(Human pose images with coordinates)
▬▬▬
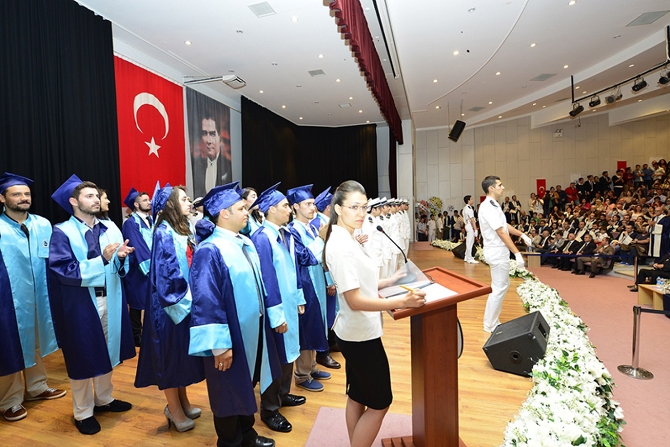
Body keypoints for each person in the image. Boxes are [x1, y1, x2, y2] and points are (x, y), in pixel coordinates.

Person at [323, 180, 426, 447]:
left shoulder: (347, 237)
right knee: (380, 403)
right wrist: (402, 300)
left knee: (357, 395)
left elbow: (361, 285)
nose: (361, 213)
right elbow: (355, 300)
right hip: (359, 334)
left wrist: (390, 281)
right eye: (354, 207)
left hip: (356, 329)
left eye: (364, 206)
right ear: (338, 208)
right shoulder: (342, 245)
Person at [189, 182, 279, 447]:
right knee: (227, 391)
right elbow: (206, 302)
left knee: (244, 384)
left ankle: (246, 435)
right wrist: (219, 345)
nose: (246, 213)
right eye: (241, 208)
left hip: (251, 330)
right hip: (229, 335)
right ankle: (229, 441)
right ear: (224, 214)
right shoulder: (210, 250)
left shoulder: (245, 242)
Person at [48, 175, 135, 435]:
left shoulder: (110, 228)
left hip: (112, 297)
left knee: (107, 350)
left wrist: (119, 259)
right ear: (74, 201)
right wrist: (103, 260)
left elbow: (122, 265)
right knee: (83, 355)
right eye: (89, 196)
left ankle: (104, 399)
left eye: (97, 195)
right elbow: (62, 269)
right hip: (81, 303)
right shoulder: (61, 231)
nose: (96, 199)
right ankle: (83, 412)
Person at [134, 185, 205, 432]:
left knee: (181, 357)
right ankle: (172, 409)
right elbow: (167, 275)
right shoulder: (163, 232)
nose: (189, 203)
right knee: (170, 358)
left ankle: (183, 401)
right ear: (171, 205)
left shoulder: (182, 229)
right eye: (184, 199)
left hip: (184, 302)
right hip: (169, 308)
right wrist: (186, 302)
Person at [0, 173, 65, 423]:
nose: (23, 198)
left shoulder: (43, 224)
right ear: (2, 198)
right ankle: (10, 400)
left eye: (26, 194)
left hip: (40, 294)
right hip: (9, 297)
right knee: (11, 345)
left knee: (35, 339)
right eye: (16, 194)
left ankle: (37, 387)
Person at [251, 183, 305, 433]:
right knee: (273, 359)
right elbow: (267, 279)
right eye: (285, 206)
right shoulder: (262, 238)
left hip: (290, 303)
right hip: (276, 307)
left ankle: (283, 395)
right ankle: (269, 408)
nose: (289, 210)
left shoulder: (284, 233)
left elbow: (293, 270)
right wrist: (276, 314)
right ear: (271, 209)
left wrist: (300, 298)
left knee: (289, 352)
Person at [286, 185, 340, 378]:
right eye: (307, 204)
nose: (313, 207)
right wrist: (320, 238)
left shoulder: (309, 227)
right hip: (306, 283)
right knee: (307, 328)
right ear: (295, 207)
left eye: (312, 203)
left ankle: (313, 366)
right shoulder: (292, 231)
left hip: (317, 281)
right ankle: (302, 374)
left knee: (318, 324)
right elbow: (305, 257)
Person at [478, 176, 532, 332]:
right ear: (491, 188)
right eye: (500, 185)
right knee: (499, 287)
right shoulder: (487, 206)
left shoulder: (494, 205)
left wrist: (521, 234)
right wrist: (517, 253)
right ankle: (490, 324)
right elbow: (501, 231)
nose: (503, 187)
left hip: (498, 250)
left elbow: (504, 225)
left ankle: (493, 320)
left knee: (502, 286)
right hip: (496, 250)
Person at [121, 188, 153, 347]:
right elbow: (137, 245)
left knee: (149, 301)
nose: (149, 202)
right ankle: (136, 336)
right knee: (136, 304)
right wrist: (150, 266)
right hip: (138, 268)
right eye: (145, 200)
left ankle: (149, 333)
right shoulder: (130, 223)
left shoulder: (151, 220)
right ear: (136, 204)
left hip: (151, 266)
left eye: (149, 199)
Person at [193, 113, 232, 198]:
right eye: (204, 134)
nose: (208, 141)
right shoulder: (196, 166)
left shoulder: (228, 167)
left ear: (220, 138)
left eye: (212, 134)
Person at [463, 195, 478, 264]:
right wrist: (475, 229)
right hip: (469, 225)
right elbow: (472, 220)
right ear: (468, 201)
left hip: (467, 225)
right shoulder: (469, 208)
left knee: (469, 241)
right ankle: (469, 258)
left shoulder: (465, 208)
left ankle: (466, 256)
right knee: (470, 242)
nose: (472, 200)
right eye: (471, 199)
▬▬▬
## TASK
Look above for the line holding "nose: (289, 210)" and the line holding "right knee: (470, 242)", then output exactly those two lines and every line between them, nothing more.

## ANSWER TO THE PROBLEM
nose: (289, 210)
left shoulder: (284, 233)
left elbow: (293, 270)
right wrist: (276, 314)
right ear: (271, 209)
left wrist: (300, 298)
left knee: (289, 352)
Person at [286, 185, 340, 378]:
right eye: (307, 204)
nose: (313, 207)
right wrist: (320, 238)
left shoulder: (309, 227)
right hip: (306, 283)
right knee: (307, 328)
right ear: (295, 207)
left eye: (312, 203)
left ankle: (313, 366)
right shoulder: (292, 231)
left hip: (317, 281)
right ankle: (302, 374)
left knee: (318, 324)
right elbow: (305, 257)
Person at [478, 176, 532, 332]:
right ear: (491, 188)
right eye: (500, 185)
right knee: (499, 287)
right shoulder: (487, 206)
left shoulder: (494, 205)
left wrist: (521, 234)
right wrist: (517, 253)
right ankle: (490, 324)
right elbow: (501, 231)
nose: (503, 187)
left hip: (498, 250)
left elbow: (504, 225)
left ankle: (493, 320)
left knee: (502, 286)
right hip: (496, 250)
Person at [121, 188, 153, 347]:
right elbow: (137, 245)
left knee: (149, 301)
nose: (149, 202)
right ankle: (136, 336)
right knee: (136, 304)
right wrist: (150, 266)
right hip: (138, 268)
right eye: (145, 200)
left ankle: (149, 333)
right shoulder: (130, 223)
left shoulder: (151, 220)
right ear: (136, 204)
left hip: (151, 266)
left eye: (149, 199)
Person at [193, 113, 232, 198]:
right eye: (204, 134)
nose: (208, 141)
right shoulder: (196, 166)
left shoulder: (228, 167)
left ear: (220, 138)
left eye: (212, 134)
Person at [463, 195, 478, 264]:
right wrist: (475, 229)
right hip: (469, 225)
right elbow: (472, 220)
right ear: (468, 201)
left hip: (467, 225)
right shoulder: (469, 208)
left knee: (469, 241)
right ankle: (469, 258)
left shoulder: (465, 208)
left ankle: (466, 256)
right knee: (470, 242)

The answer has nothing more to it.